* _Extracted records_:
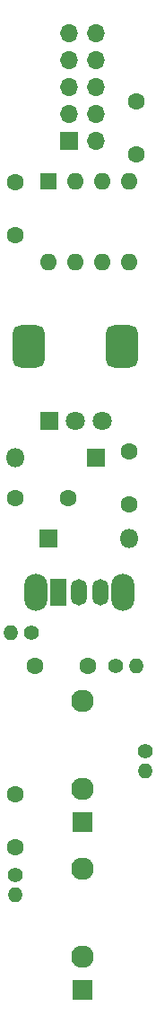
<source format=gbr>
%TF.GenerationSoftware,KiCad,Pcbnew,(6.0.4-0)*%
%TF.CreationDate,2022-12-20T07:59:27-08:00*%
%TF.ProjectId,slutch,736c7574-6368-42e6-9b69-6361645f7063,rev?*%
%TF.SameCoordinates,Original*%
%TF.FileFunction,Soldermask,Bot*%
%TF.FilePolarity,Negative*%
%FSLAX46Y46*%
G04 Gerber Fmt 4.6, Leading zero omitted, Abs format (unit mm)*
G04 Created by KiCad (PCBNEW (6.0.4-0)) date 2022-12-20 07:59:27*
%MOMM*%
%LPD*%
G01*
G04 APERTURE LIST*
G04 Aperture macros list*
%AMRoundRect*
0 Rectangle with rounded corners*
0 $1 Rounding radius*
0 $2 $3 $4 $5 $6 $7 $8 $9 X,Y pos of 4 corners*
0 Add a 4 corners polygon primitive as box body*
4,1,4,$2,$3,$4,$5,$6,$7,$8,$9,$2,$3,0*
0 Add four circle primitives for the rounded corners*
1,1,$1+$1,$2,$3*
1,1,$1+$1,$4,$5*
1,1,$1+$1,$6,$7*
1,1,$1+$1,$8,$9*
0 Add four rect primitives between the rounded corners*
20,1,$1+$1,$2,$3,$4,$5,0*
20,1,$1+$1,$4,$5,$6,$7,0*
20,1,$1+$1,$6,$7,$8,$9,0*
20,1,$1+$1,$8,$9,$2,$3,0*%
G04 Aperture macros list end*
%ADD10C,1.400000*%
%ADD11O,1.400000X1.400000*%
%ADD12R,1.930000X1.830000*%
%ADD13C,2.130000*%
%ADD14R,1.800000X1.800000*%
%ADD15C,1.800000*%
%ADD16RoundRect,0.750000X0.750000X-1.250000X0.750000X1.250000X-0.750000X1.250000X-0.750000X-1.250000X0*%
%ADD17O,2.200000X3.500000*%
%ADD18R,1.500000X2.500000*%
%ADD19O,1.500000X2.500000*%
%ADD20C,1.600000*%
%ADD21O,1.800000X1.800000*%
%ADD22R,1.600000X1.600000*%
%ADD23O,1.600000X1.600000*%
%ADD24R,1.700000X1.700000*%
%ADD25O,1.700000X1.700000*%
G04 APERTURE END LIST*
D10*
%TO.C,R5*%
X192000000Y-102000000D03*
D11*
X192000000Y-103900000D03*
%TD*%
D12*
%TO.C,J3*%
X186055000Y-124525000D03*
D13*
X186055000Y-113125000D03*
X186055000Y-121425000D03*
%TD*%
D14*
%TO.C,R2*%
X182920000Y-70820000D03*
D15*
X185420000Y-70820000D03*
X187920000Y-70820000D03*
D16*
X189820000Y-63820000D03*
X181020000Y-63820000D03*
%TD*%
D17*
%TO.C,SW1*%
X189865000Y-86995000D03*
X181665000Y-86995000D03*
D18*
X183765000Y-86995000D03*
D19*
X185765000Y-86995000D03*
X187765000Y-86995000D03*
%TD*%
D12*
%TO.C,J1*%
X186055000Y-108650000D03*
D13*
X186055000Y-97250000D03*
X186055000Y-105550000D03*
%TD*%
D20*
%TO.C,C1*%
X181610000Y-93980000D03*
X186610000Y-93980000D03*
%TD*%
D10*
%TO.C,R4*%
X179705000Y-113665000D03*
D11*
X179705000Y-115565000D03*
%TD*%
D14*
%TO.C,1n34a1*%
X187325000Y-74295000D03*
D21*
X179705000Y-74295000D03*
%TD*%
D14*
%TO.C,D1*%
X182880000Y-81915000D03*
D21*
X190500000Y-81915000D03*
%TD*%
D10*
%TO.C,R3*%
X181245000Y-90805000D03*
D11*
X179345000Y-90805000D03*
%TD*%
D10*
%TO.C,R1*%
X189230000Y-93980000D03*
D11*
X191130000Y-93980000D03*
%TD*%
D20*
%TO.C,C4*%
X190500000Y-73700000D03*
X190500000Y-78700000D03*
%TD*%
%TO.C,C2*%
X179705000Y-48300000D03*
X179705000Y-53300000D03*
%TD*%
%TO.C,C6*%
X179705000Y-106085000D03*
X179705000Y-111085000D03*
%TD*%
%TO.C,C3*%
X191135000Y-40680000D03*
X191135000Y-45680000D03*
%TD*%
D22*
%TO.C,U1*%
X182890000Y-48270000D03*
D23*
X185430000Y-48270000D03*
X187970000Y-48270000D03*
X190510000Y-48270000D03*
X190510000Y-55890000D03*
X187970000Y-55890000D03*
X185430000Y-55890000D03*
X182890000Y-55890000D03*
%TD*%
D20*
%TO.C,C5*%
X184745000Y-78105000D03*
X179745000Y-78105000D03*
%TD*%
D24*
%TO.C,J2*%
X184780000Y-44445000D03*
D25*
X187320000Y-44445000D03*
X184780000Y-41905000D03*
X187320000Y-41905000D03*
X184780000Y-39365000D03*
X187320000Y-39365000D03*
X184780000Y-36825000D03*
X187320000Y-36825000D03*
X184780000Y-34285000D03*
X187320000Y-34285000D03*
%TD*%
M02*

</source>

* _What you need to do_: One number only, please: the count of lines in the data that hold the word "format".

* _Solved problem_: 2